Celui qui réclame l'exécution d'une obligation doit le prouver, réciproquement, celui qui se prétend libéré doit justifier le paiement ou le fait qui a produit l'extinction de son obligation…

En droit du travail, le principe d'égalité de rémunération doit être le même, que ce soit pour un même travail ou un travail d'une valeur égale. En l’occurrence, sont considérés comme ayant une valeur égale, les travaux qui exigent des salariés un ensemble comparable de connaissances professionnelles consacrées par un titre, un diplôme ou une pratique professionnelle, de capacités découlant de l'expérience acquise ou de responsabilités.

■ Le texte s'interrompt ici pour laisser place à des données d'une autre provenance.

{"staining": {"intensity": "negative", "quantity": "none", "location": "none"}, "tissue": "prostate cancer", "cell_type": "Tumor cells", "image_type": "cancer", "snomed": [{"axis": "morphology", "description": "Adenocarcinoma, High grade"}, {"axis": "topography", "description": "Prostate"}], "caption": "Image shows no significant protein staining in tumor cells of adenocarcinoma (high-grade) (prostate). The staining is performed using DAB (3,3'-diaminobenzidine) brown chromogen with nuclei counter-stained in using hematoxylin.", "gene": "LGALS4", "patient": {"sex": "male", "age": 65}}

Dans ces conditions, la même rémunération doit être accordée aux salariés qui occupent un même type de poste, c'est-à-dire ceux ayant notamment un coefficient identique, une même qualification et une ancienneté comparable.

Dans cette affaire, un salarié avait été engagé par une société qui, par la suite, l’avait affecté à l’agence de Troyes. Il avait saisi la juridiction prud'homale aux fins de faire constater que le versement d'une « prime de vie chère », dite prime différentielle, aux seuls salariés de l'agence de Nice, constituait une atteinte au principe d'égalité de rémunération.

Pour faire droit à ses demandes et condamner la société à lui payer diverses sommes à titre de rappel de prime et de congés payés afférents, les juges du fond avaient retenu que le rapport sur le coût de la vie à Nice et son tableau comparatif ne faisaient apparaître que des chiffres et pourcentages, et que le coût de la vie à Troyes, où travaillait le salarié, n'était pas mentionné, ni même étudié, pour en faire la comparaison avec la ville de Nice.

Quid juris : Pouvait-on, sur la base de cette seule constatation, en déduire une inégalité de traitement subjective ? Les juges devaient-ils vérifier si ces « chiffres et pourcentages » n'étaient pas de nature à confirmer que la vie était effectivement plus chère à Nice qu'ailleurs en France (à l'exception de Paris) ?

En somme, il s’agissait de savoir si des différences de traitement, entre des salariés d'établissements différents d'une même entreprise exerçant un travail égal ou de valeur égale, reposaient sur des raisons objectives. Il revenait donc aux juges d’en contrôler la réalité et la pertinence.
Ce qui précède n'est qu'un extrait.